We also use full bf16 training and activation checkpointing (we checkpoint every transformer layer, it is also possible to checkpoint less frequently if you want to get faster training but at the expense of more memory). But these are pretty standard techniques anyways.

There are a couple other things we're doing to get those numbers that aren't explicitly represented in the default config:

3) For large-vocab-size models, there can be a pretty big memory spike at the output projection and cross-entropy loss calculation. We chunk the computation by default, which saves several GiB (see this PR). 4) We use torch.compile (so set compile=True). This will fuse various operations and can save several GiB over running without compile (it'll also make training faster). We compile each transformer layer separately (this gives faster compile time), and we also compile the cross-entropy loss.

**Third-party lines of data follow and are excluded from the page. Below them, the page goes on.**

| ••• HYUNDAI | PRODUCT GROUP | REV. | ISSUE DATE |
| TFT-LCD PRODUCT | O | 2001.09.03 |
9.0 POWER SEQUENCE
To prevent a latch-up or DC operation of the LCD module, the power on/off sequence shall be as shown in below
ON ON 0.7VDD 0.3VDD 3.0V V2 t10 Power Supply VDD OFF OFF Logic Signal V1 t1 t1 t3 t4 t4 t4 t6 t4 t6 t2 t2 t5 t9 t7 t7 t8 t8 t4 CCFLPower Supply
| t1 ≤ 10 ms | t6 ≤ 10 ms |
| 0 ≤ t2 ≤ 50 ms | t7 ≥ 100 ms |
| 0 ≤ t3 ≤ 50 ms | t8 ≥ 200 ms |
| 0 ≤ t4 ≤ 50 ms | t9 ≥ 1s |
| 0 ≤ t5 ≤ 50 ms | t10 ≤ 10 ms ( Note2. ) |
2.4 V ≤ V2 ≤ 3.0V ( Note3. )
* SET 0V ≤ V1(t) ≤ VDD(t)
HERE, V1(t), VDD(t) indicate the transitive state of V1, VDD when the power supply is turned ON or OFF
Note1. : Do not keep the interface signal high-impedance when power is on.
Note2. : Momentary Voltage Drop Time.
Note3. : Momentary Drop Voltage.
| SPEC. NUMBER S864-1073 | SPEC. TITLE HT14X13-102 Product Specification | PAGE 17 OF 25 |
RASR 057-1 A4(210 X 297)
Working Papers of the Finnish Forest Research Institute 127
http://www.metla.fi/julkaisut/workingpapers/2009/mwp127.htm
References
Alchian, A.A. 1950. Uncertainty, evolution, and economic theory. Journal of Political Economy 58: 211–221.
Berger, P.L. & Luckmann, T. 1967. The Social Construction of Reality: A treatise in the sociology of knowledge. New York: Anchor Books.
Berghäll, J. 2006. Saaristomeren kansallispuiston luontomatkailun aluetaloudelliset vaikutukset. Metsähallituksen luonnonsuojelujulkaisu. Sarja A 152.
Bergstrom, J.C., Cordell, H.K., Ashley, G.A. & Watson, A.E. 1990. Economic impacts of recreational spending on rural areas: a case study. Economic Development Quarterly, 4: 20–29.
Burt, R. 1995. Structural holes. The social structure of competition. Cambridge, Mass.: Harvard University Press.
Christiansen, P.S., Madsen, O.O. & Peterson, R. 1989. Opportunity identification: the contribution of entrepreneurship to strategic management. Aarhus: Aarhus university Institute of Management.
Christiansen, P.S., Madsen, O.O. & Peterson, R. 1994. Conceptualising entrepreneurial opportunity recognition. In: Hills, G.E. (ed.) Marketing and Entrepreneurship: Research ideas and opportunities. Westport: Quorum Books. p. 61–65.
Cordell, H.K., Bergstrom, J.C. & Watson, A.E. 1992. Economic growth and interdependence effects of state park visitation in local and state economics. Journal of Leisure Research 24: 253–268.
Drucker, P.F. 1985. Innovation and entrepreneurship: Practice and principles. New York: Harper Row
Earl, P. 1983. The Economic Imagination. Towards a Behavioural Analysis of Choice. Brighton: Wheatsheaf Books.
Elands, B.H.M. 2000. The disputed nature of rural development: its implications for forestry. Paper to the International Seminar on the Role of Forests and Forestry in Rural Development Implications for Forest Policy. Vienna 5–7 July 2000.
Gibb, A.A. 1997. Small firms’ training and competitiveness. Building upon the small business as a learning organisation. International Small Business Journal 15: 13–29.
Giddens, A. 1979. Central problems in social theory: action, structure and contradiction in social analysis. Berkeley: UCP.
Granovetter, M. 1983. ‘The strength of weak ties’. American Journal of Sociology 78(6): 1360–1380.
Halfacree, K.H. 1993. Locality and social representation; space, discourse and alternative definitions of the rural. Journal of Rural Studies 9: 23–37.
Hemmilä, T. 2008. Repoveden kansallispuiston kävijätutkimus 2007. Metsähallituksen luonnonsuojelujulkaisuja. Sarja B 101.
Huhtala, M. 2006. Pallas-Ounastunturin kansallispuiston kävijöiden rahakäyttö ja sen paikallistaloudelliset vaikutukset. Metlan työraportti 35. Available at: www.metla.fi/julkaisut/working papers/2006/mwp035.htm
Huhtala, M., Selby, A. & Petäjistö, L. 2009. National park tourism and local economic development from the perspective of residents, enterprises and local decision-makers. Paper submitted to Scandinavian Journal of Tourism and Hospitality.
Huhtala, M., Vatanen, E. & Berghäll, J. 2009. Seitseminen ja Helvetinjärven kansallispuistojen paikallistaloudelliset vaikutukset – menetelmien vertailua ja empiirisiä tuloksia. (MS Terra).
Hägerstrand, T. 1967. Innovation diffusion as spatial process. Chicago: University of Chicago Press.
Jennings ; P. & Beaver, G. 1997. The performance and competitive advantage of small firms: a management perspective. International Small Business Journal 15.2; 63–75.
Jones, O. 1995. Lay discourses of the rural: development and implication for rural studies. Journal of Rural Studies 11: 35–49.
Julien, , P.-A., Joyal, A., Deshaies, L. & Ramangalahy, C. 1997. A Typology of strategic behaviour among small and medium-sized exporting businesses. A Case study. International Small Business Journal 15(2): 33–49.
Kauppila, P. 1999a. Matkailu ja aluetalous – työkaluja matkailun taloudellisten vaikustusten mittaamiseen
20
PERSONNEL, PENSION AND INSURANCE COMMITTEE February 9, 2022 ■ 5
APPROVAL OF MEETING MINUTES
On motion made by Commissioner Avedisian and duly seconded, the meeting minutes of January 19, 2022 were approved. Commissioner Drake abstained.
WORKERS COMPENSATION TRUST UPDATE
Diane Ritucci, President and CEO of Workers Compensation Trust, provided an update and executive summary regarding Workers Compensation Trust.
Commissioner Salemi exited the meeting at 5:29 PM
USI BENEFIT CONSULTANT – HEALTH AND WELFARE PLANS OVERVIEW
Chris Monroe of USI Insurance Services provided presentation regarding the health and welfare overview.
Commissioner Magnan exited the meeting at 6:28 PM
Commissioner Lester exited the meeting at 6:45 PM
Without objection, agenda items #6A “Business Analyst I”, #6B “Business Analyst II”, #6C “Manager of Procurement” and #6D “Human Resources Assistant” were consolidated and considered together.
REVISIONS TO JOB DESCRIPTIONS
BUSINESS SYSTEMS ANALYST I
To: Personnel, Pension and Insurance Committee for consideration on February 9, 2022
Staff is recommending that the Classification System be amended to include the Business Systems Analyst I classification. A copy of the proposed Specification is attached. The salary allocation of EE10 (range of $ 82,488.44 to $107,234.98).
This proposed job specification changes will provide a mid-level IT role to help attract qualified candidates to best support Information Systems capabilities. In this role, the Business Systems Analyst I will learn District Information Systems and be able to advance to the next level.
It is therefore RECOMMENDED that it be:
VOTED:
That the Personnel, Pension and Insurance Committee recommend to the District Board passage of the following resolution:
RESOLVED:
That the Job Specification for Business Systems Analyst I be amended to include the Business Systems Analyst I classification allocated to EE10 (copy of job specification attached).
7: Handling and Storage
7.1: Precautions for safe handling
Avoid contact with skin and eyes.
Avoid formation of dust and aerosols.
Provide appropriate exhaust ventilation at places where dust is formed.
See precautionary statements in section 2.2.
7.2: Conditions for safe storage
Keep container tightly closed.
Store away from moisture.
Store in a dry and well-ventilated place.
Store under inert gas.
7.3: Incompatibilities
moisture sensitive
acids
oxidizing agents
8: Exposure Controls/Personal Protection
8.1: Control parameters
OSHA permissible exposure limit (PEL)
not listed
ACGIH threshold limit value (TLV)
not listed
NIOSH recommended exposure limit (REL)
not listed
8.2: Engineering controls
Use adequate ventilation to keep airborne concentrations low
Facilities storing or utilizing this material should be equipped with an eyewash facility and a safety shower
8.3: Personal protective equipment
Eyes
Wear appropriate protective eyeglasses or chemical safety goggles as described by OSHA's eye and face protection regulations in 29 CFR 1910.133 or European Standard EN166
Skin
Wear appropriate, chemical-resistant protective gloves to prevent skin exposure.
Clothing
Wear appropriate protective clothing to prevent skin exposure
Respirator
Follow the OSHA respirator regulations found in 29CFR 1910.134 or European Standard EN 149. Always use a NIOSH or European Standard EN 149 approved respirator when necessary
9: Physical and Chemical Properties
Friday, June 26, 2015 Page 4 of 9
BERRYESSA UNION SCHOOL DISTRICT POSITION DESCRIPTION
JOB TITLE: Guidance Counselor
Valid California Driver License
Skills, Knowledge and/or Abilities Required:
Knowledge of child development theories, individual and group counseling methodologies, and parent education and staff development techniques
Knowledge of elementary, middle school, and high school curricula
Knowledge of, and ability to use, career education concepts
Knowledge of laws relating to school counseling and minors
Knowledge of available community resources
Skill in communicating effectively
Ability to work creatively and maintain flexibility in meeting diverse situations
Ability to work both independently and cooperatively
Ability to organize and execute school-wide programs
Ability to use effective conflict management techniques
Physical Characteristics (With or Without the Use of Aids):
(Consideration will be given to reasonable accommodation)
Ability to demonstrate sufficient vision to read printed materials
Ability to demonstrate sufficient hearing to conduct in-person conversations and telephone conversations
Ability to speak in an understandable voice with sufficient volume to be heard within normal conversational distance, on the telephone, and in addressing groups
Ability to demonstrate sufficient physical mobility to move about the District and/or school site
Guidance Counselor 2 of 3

I realize I didn't actually explicitly respond to any of your questions but I hope this answers some of them. Will respond to a couple specific things as well:

How does torchtune handle gradient accumulation or optimization differently?

I discussed optimization above, but we don't really do much different with respect to gradient accumulation.

Are there any trade-offs made to achieve this memory efficiency?

There are always trade-offs 😃. Most memory optimizations usually come at the expense of slower training time or reduced model quality. Though some (like torch.compile) don't really have such tradeoffs. We do not enable features that will negatively impact model quality, but if you have more memory available you can disable some of these memory-saving techniques to get faster training.

In that vein, I would refer you to our tutorial page here. It goes through a lot of the memory-saving techniques I've described, along with some other ones I haven't. Feel free to let me know if you have any follow-up questions.